If you specify a sample size greater than 100 PERCENT, NonStop SQL/MX 
returns all the rows in the result table plus duplicate rows. The duplicate rows 
are picked from the result table according to the specified sampling method. 
This technique is referred to as oversampling and is not allowed with cluster 
sampling.
ROWS
specifies row sampling. Row sampling is the default if you specify neither 
ROWS nor CLUSTERS.
CLUSTERS OF number-blocks BLOCKS
specifies cluster sampling. You can use the CLUSTERS clause for a base 
table only if there is no WHERE clause in the SELECT statement. First, a 
cluster is chosen randomly, and then all rows in the selected cluster are 
added to the sample. The size of the cluster is determined by number-
blocks. This process is repeated until the sample size is generated. See 
Cluster Sampling on page 7-10.
BALANCE
If you specify a BALANCE expression, NonStop SQL/MX performs 
stratified sampling. The intermediate result table is divided into disjoint 
strata based on the WHEN conditions. Each stratum is sampled 
independently by using the sampling size. For a given row, the stratum to 
which it belongs is determined by the first WHEN condition that is true for 
that row—if there is a true condition. If there is no true condition, the row 
belongs to the ELSE stratum. 
FIRST rows-size [SORT BY colname [ASC[ENDING] | DESC[ENDING]] 
 [,colname [ASC[ENDING] | DESC[ENDING]]]...]

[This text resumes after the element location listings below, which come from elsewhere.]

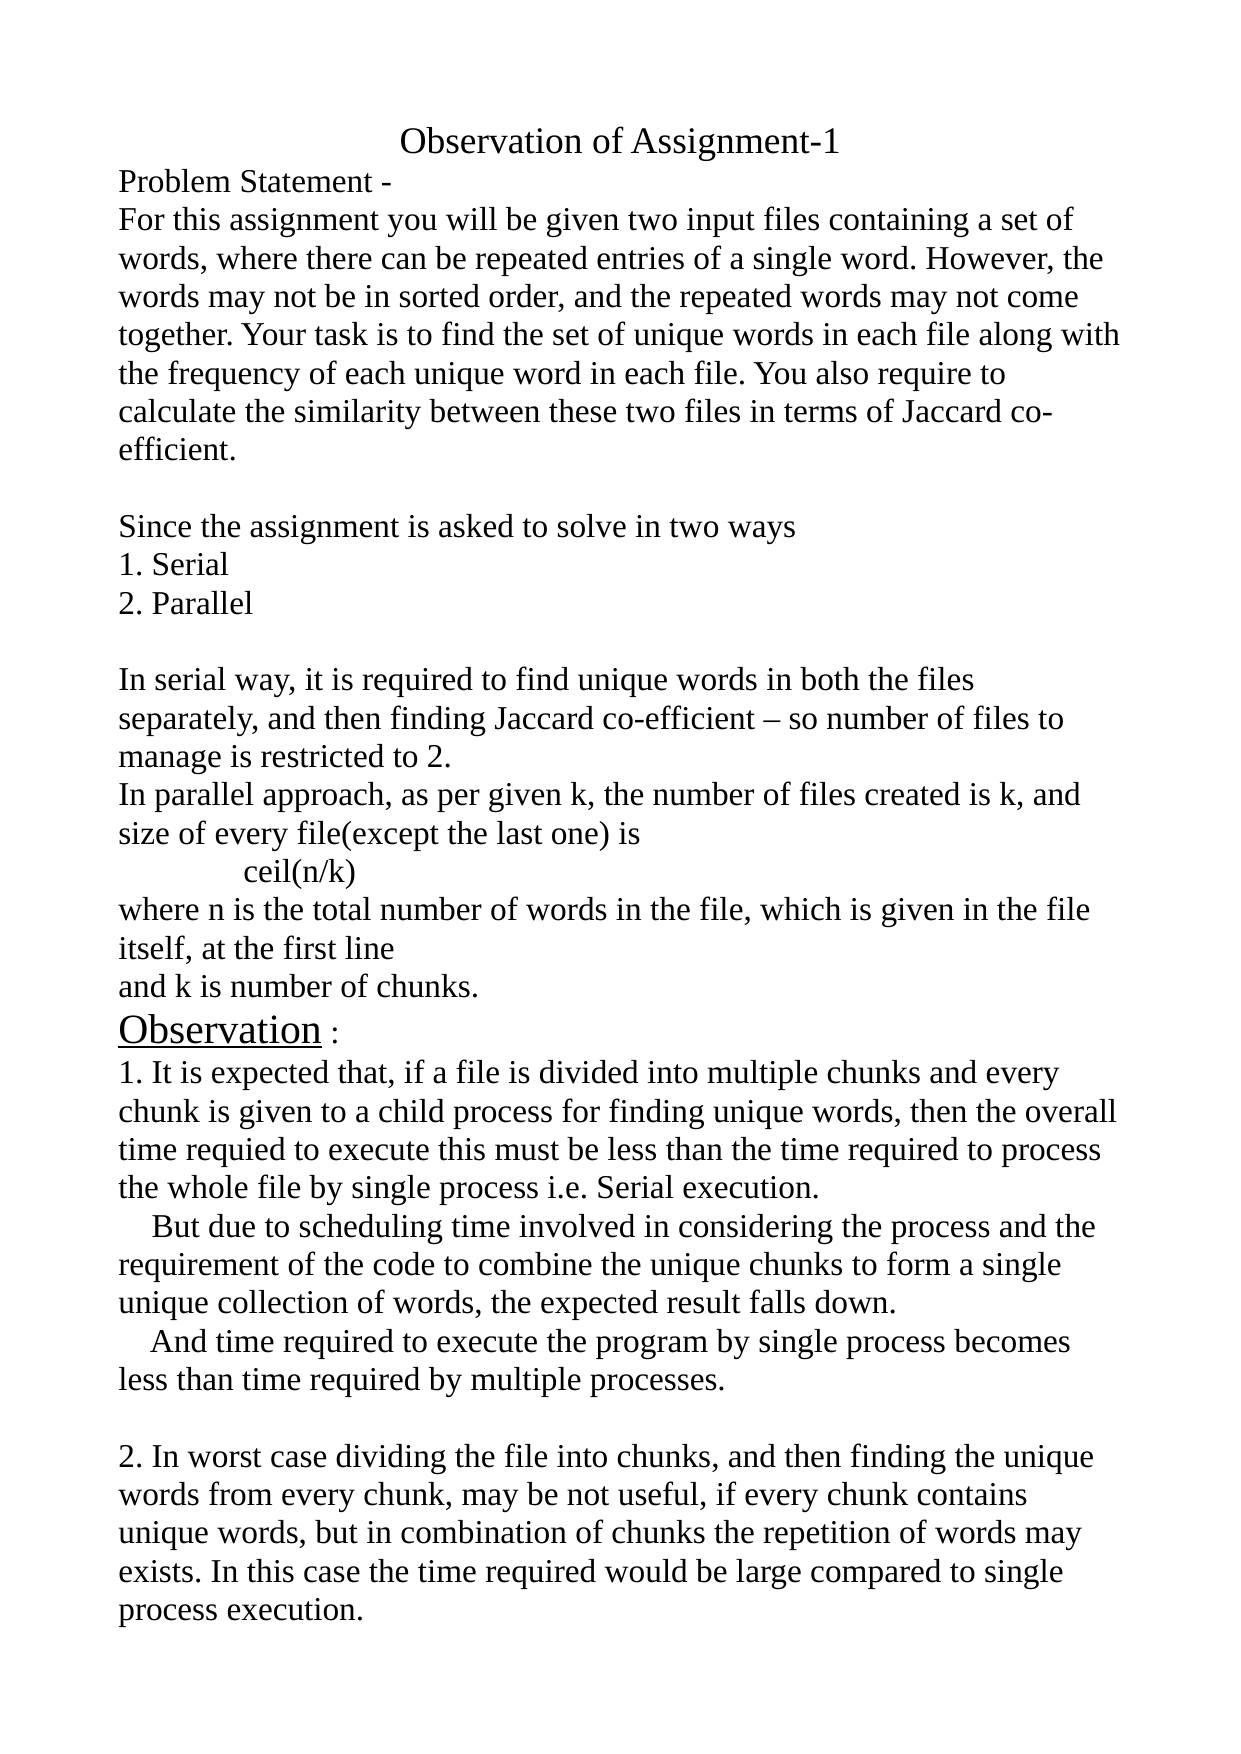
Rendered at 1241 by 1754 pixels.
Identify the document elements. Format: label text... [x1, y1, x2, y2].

text 2. Parallel [118, 583, 1122, 621]
text Problem Statement - [118, 161, 1122, 199]
text But due to scheduling time involved in considering the process and the requirement of the code to combine the unique chunks to form a single unique collection of words, the expected result falls down. [118, 1206, 1122, 1321]
text And time required to execute the program by single process becomes less than time required by multiple processes. [118, 1321, 1122, 1397]
text In serial way, it is required to find unique words in both the files separately, and then finding Jaccard co-efficient – so number of files to manage is restricted to 2. [118, 659, 1122, 774]
text In parallel approach, as per given k, the number of files created is k, and size of every file(except the last one) is [118, 774, 1122, 851]
text Observation of Assignment-1 [118, 118, 1122, 161]
text Observation : [118, 1004, 1122, 1052]
text ceil(n/k) [118, 851, 1122, 889]
text where n is the total number of words in the file, which is given in the file itself, at the first line [118, 889, 1122, 966]
text 2. In worst case dividing the file into chunks, and then finding the unique words from every chunk, may be not useful, if every chunk contains unique words, but in combination of chunks the repetition of words may exists. In this case the time required would be large compared to single process execution. [118, 1436, 1122, 1627]
text 1. It is expected that, if a file is divided into multiple chunks and every chunk is given to a child process for finding unique words, then the overall time requied to execute this must be less than the time required to process the whole file by single process i.e. Serial execution. [118, 1052, 1122, 1206]
text and k is number of chunks. [118, 966, 1122, 1004]
text 1. Serial [118, 544, 1122, 583]
text For this assignment you will be given two input files containing a set of words, where there can be repeated entries of a single word. However, the words may not be in sorted order, and the repeated words may not come together. Your task is to find the set of unique words in each file along with the frequency of each unique word in each file. You also require to calculate the similarity between these two files in terms of Jaccard co-efficient. [118, 199, 1122, 468]
text Since the assignment is asked to solve in two ways [118, 506, 1122, 544]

directs NonStop SQL/MX to choose the first rows from the result table. You can 
specify the order of the rows to sample. Otherwise, NonStop SQL/MX chooses an 
arbitrary order. The sampling size is determined by the rows-size, defined as:
 number-rows ROWS 
| BALANCE WHEN condition THEN number-rows ROWS 
 [WHEN condition THEN number-rows ROWS]...
 [ELSE number-rows ROWS] END 
specifies the value of the size for FIRST sampling by using the number of rows 
intended in the sample. The value number-rows must be an integer literal.